**Task to complete**
Set down the data below in full, exactly as it reads, but without the pictures.

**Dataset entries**
┌──

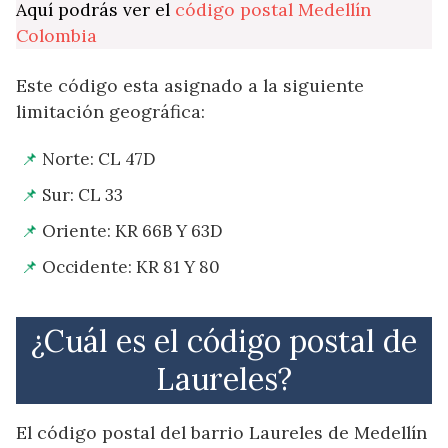
Aquí podrás ver el
código postal Medellín
Colombia
Este código esta asignado a la siguiente
limitación geográfica:
Norte: CL 47D
Sur: CL 33
Oriente: KR 66B Y 63D
Occidente: KR 81 Y 80
¿Cuál es el código postal de
Laureles?
El código postal del barrio Laureles de Medellín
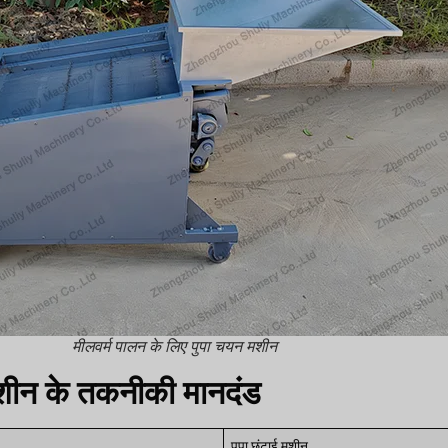
मीलवर्म पालन के लिए पुपा चयन मशीन
 मशीन के तकनीकी मानदंड
पुपा छंटाई मशीन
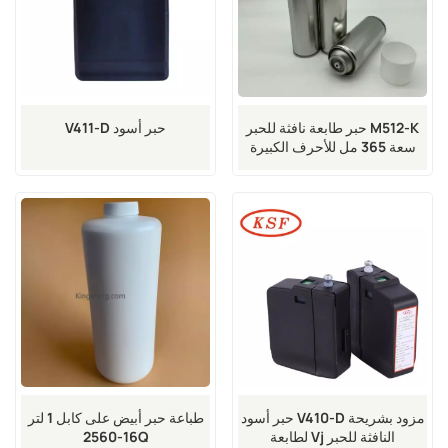
حبر طابعة نافثة للحبر M512-K
V411-D حبر أسود
سعة 365 مل للأحرف الكبيرة
لطابعات VJ
حبر أسود V410-D مزود بشريحة
طباعة حبر أبيض على كابل 1 لتر
لطابعة Vj النافثة للحبر
16-2560Q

└──

**Solution**
Aquí podrás ver el
código postal Medellín
Colombia
Este código esta asignado a la siguiente
limitación geográfica:
Norte: CL 47D
Sur: CL 33
Oriente: KR 66B Y 63D
Occidente: KR 81 Y 80
¿Cuál es el código postal de
Laureles?
El código postal del barrio Laureles de Medellín
मीलवर्म पालन के लिए पुपा चयन मशीन
 मशीन के तकनीकी मानदंड
पुपा छंटाई मशीन
حبر طابعة نافثة للحبر M512-K
V411-D حبر أسود
سعة 365 مل للأحرف الكبيرة
لطابعات VJ
حبر أسود V410-D مزود بشريحة
طباعة حبر أبيض على كابل 1 لتر
لطابعة Vj النافثة للحبر
16-2560Q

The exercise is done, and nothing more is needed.